Выбрать главу

Повисла пауза. Я осмысливал услышанное, переведя взгляд с Алексеева на маму. Та смотрела на меня и ее рот чуть растягивался в улыбке. Такая реакция бывает у человека, в чьем присутствии рассказывают интересную историю, о которой он уже знает.

– Перед нами открылся конструктор нашей Вселенной, – продолжал ученый, – То, из чего состоит любое вещество, любой материал… Понимаете? Даже само пространство – всего лишь крохотная частица! Это меняет представление о нашем мироздании, обо всех законах физики и математики, меняет даже философию! Представьте, как изменится сциентизм всего человечества? Одна частица, способна создать материю! Энергия в том виде, в котором мы и хотели ее видеть! Вечный вопрос материалистов и идеалистов о том, что было первым: материя или мысль – станет неактуальным.

– И что же? – Зачем-то спросил я.

– Ни то, ни другое! Знаете, есть такое направление философии – Стоицизм. Оно зародилось в Афинах, где-то около трехсот лет до нашей эры. Стоики считали, что мир – это живой организм, управляемым божественным законом логосом…

– Давайте без философии. К чему Вы ведете?

– Частица находится в движении. Постоянном и последовательном. Может, это движение и есть этот закон? Кто знает, может вся наша планета – всего лишь результат нахождения такой вот частицы в определенном движении?

– По формуле?

– Да! Есть формула, я уверен! Понятие времени тоже перестает существовать, когда речь идет об этой частице… Вы верите в Бога, Роман?

– Это сложный вопрос, если честно…

– Как и для многих. Но если предположить, что Бог, каким его видят мировые религии, все же есть, то перед нами открылся материал, из которого он создавал наш мир! Понимаете?

– Из этой частицы?

– Мы дали ей название, – Алексеев скривился, – «Аэтернум», что с латыни означает «Вечность».

– Так вот, что это такое, – кивнул я, – но результат проекта совершенно другой, разве нет?

– Мы пытались подчинить аэтернум.
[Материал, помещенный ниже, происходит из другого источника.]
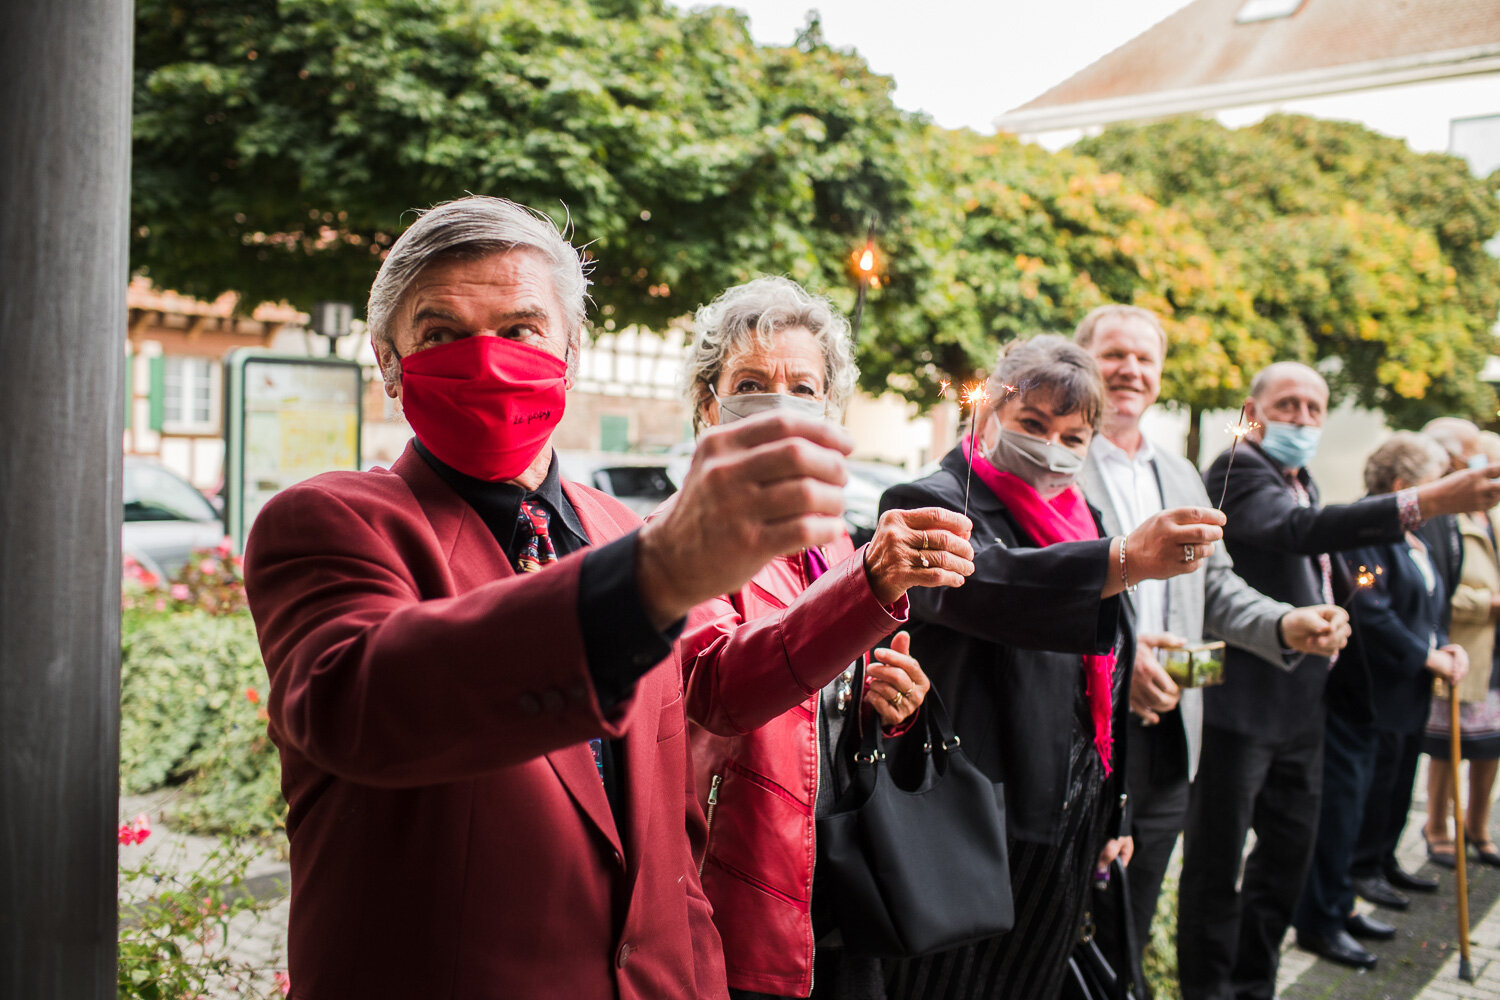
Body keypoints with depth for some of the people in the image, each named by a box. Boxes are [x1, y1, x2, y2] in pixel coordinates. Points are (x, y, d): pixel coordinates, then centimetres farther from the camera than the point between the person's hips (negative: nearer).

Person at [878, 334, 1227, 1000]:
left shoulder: (1081, 522, 14)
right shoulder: (935, 503, -9)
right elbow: (979, 582, -34)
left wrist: (1112, 813, 18)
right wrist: (1127, 559, -47)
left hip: (1066, 837, 7)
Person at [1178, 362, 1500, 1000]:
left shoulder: (1303, 482, 16)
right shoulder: (1238, 470, -14)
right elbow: (1295, 530, -34)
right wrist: (1421, 504, -42)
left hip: (1299, 707, 10)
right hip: (1241, 703, -10)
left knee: (1289, 853, 19)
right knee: (1217, 865, 1)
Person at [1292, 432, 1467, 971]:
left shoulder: (1413, 540, 15)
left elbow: (1423, 609, 21)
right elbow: (1371, 614, -23)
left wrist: (1445, 645, 2)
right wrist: (1428, 658, -14)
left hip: (1395, 699, 10)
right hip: (1357, 691, -10)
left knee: (1369, 804, 15)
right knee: (1341, 806, -2)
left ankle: (1340, 905, 27)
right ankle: (1321, 921, 8)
Если частица создает материю, находясь в определенном движении в определенном месте, то должен быть какой-то алгоритм. И мы пытались найти его. Учились влиять на частицу, научились заставлять двигаться, даже меняться, но для создания чего-то большего нужны были мощные компьютеры. Невероятно большие коды нужно было прописать, для простого изменения в форму сферы. А чтобы заставить его витать в воздухе требовалось гигабайты данных. В обработке нам помогли наши же разработки – новейшие процессоры, квантовые ячейки памяти и алгоритмы вычислений, позволяющие нам выполнять миллионы операций в сотни раз быстрее. Через полгода работы мы могли превращать аэтернум в твердое вещество, похожее на камень. А еще через пару месяцев – в жидкое. Перед нами открывались широкие возможности. Мы могли бы создавать любой предмет, несколько предметов, наделяя их свойствами и заставляя их взаимодействовать. Тогда же у нас возникла теория, – Алексеев умолк.

– Как теория? О чем?

– О том, что при помощи правильного алгоритма можно создать… новое измерение.

– Что? Вы сейчас серьезно?

– Видите ли, Роман. Наша Вселенная – это как нарисованная картинка на чистом листе. Аэтернум – это краски. Обнаружив его, мы будто бы вновь увидели кусочек чистого листа посередине рисунка. Более того, мы научились рисовать на этом кусочке. Но что, если попытаться изобразить другой рисунок? Создать что-то свое?

– Стерев при этом нашу Вселенную? – Я поднял брови, аналогия с листком и рисунком мне не понравилась.

– Почему же? Такое тоже возможно. Теоретически. Но нет. В теории можно написать алгоритм, задать формулу для создания нового измерения, ведь пространство – тоже результат движения аэтернума.

– Я не понимаю. Вы сказали, что этот аэтернум – одна и та же частица. Возможно, из нее состоит вся наша планета, солнце и галактика. Но, ведь, вы ставили эксперименты. Заставляли ее двигаться по другой траектории. Почему же тогда ваши опыты не повлияли на все, так сказать, мироздание?

– Роман, во-первых, даже, если это и так, то наше влияние на нее было настолько ничтожно, что это никак не повлияло на весь остальной мир. Река же не изменит свое направление из-за брошенного в нее камня? А, во-вторых, мы склонялись к версии, что частиц все-таки много. Возможно, то, что мы открыли в газовой камере, являлось пустой частицей. Мы нарушили структуру материи – газа, и перед нами возникла его исходная составляющая. Этой мысли мы и придерживались до последнего времени. Факт в том, что когда мы пытались что-то воссоздать из аэтернума, вернуть в исходную составляющую мы его уже не могли.